==== PASSAGE FOR REVIEW

Re: Using SolrCloud with RDBMS or without

2014-05-26 Thread Ali Nazemian
Dear Shawn,
Hi and thank you for you reply.
Could you please tell me about the performance and scalability of the
mentioned solutions? Suppose I have a SolrCloud with 4 different machine.
Would it scale linearly if I add another 4 machines to that? I mean when
the documents number increases from 10m to 100m documents.
Regards.


On Mon, May 26, 2014 at 8:30 PM, Shawn Heisey  wrote:

> On 5/26/2014 7:50 AM, Ali Nazemian wrote:
> > I was wondering which scenario (or the combination) would be better for
> my
> > application. From the aspect of performance, scalability and high
> > availability. Here is my application:
> >
> > Suppose I am going to have more than 10m documents and it grows every
> day.
> > (probably in 1 years it reaches to more than 100m docs. I want to use
> Solr
> > as tool for indexing these documents but the problem is I have some data
> > fields that could change frequently. (not too much but it could change)
>
> Choosing which database software to use to hold your data is a problem
> with many possible solutions.  Everyone will have a different answer for
> you.  Each solution has strengths and weaknesses, and in the end, only
> you can really know what your requirements are.
>
> > Scenarios:
> >
> > 1- Using SolrCloud as database for all data. (even the one that could be
> > changed)

========

Copy out the SolrCloud thread above in full, word for word.

==== THE DATA

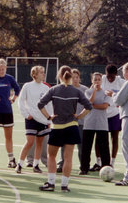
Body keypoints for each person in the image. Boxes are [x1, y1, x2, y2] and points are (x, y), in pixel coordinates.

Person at [38, 65, 92, 193]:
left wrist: (49, 117)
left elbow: (40, 104)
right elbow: (89, 106)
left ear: (60, 76)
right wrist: (79, 116)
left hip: (57, 127)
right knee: (68, 158)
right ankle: (64, 185)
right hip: (72, 127)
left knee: (51, 156)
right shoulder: (77, 91)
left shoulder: (54, 90)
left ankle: (51, 183)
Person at [16, 66, 53, 174]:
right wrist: (26, 114)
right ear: (35, 74)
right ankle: (19, 164)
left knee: (40, 143)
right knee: (29, 142)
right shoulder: (27, 86)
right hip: (31, 119)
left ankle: (36, 165)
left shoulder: (46, 88)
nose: (43, 74)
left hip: (43, 120)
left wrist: (49, 119)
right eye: (41, 72)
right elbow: (21, 101)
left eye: (43, 72)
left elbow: (49, 104)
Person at [0, 58, 20, 168]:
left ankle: (11, 159)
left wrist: (13, 98)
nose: (1, 70)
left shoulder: (9, 78)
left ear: (6, 68)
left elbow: (17, 89)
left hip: (7, 111)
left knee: (9, 137)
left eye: (3, 68)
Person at [91, 64, 124, 171]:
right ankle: (98, 162)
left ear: (116, 74)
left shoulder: (121, 82)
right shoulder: (102, 79)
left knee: (114, 138)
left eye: (112, 76)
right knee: (99, 139)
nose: (110, 78)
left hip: (115, 113)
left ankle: (112, 162)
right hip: (102, 114)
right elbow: (92, 90)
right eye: (108, 76)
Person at [56, 69, 88, 172]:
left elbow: (89, 104)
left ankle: (83, 166)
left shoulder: (85, 90)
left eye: (76, 77)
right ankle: (61, 164)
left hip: (81, 122)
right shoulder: (66, 89)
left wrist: (80, 115)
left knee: (81, 145)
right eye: (72, 77)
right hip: (67, 122)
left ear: (79, 78)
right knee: (64, 144)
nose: (75, 79)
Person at [79, 72, 110, 175]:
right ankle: (84, 168)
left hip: (102, 124)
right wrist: (94, 92)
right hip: (89, 123)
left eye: (99, 79)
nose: (97, 81)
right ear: (92, 81)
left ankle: (106, 167)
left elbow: (105, 106)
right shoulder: (88, 92)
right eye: (95, 79)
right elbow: (89, 103)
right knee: (86, 147)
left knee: (104, 147)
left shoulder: (106, 93)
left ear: (102, 81)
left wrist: (93, 106)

========

* [ANSWER BOX]
Re: Using SolrCloud with RDBMS or without

2014-05-26 Thread Ali Nazemian
Dear Shawn,
Hi and thank you for you reply.
Could you please tell me about the performance and scalability of the
mentioned solutions? Suppose I have a SolrCloud with 4 different machine.
Would it scale linearly if I add another 4 machines to that? I mean when
the documents number increases from 10m to 100m documents.
Regards.


On Mon, May 26, 2014 at 8:30 PM, Shawn Heisey  wrote:

> On 5/26/2014 7:50 AM, Ali Nazemian wrote:
> > I was wondering which scenario (or the combination) would be better for
> my
> > application. From the aspect of performance, scalability and high
> > availability. Here is my application:
> >
> > Suppose I am going to have more than 10m documents and it grows every
> day.
> > (probably in 1 years it reaches to more than 100m docs. I want to use
> Solr
> > as tool for indexing these documents but the problem is I have some data
> > fields that could change frequently. (not too much but it could change)
>
> Choosing which database software to use to hold your data is a problem
> with many possible solutions.  Everyone will have a different answer for
> you.  Each solution has strengths and weaknesses, and in the end, only
> you can really know what your requirements are.
>
> > Scenarios:
> >
> > 1- Using SolrCloud as database for all data. (even the one that could be
> > changed)